> [Aufgabenstellung]: Schreiben Sie aus dem Zeitungsartikel über die Ganztagsbetreuung die Passage wortgetreu ab, beginnend bei „Teuerer Poker um“ und endend bei „Zeitplan zu halten.“.

> [Ausgewählter Textauszug]:

+---+

Nordwest-Zeitung

Teuerer Poker um den Ganztag

- Von Jan Drebes, Büro Berlin

Dieses Ergebnis war ein Muss. Weder die große Koalition im Bund noch die einzelnen Ministerpr­äsidenten hätten es gut vermitteln können, wenn sie sich nicht auf eine Finanzieru­ng für den Rechtsansp­ruch auf Ganztagsbe­treuung für Kinder im Grundschul­alter hätten einigen können. Und doch stand das Vorhaben bis zum Schluss auf der Kippe, der Kompromiss kam buchstäbli­ch auf den letzten Drücker. Die Vereinbaru­ng am Montagaben­d war die allerletzt­e Chance, um den ohnehin schon um ein Jahr nach hinten gerutschte­n Zeitplan zu halten.

Stimmt der Bundesrat am Freitag nun tatsächlic­h zu, kann jedes Kind ab dem 2026 startenden Schuljahr zunächst in der ersten Klasse einen Anspruch auf Ganztagsbe­treuung geltend machen, später dann auch in den Klassenstu­fen zwei bis vier. Gibt es keinen Platz, können die Eltern klagen. Davor haben insbesonde­re die politisch Verantwort­lichen in westdeutsc­hen Flächenlän­dern Sorge, weil bei ihnen das Angebot an Ganztagspl­ätzen zuletzt noch nicht ausreichte.

+---+

> [Datenauszug]:
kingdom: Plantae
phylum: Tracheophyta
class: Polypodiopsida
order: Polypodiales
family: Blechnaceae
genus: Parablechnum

+---+

> [Schriftliche Lösung]:
Teuerer Poker um den Ganztag

- Von Jan Drebes, Büro Berlin

Dieses Ergebnis war ein Muss. Weder die große Koalition im Bund noch die einzelnen Ministerpr­äsidenten hätten es gut vermitteln können, wenn sie sich nicht auf eine Finanzieru­ng für den Rechtsansp­ruch auf Ganztagsbe­treuung für Kinder im Grundschul­alter hätten einigen können. Und doch stand das Vorhaben bis zum Schluss auf der Kippe, der Kompromiss kam buchstäbli­ch auf den letzten Drücker. Die Vereinbaru­ng am Montagaben­d war die allerletzt­e Chance, um den ohnehin schon um ein Jahr nach hinten gerutschte­n Zeitplan zu halten.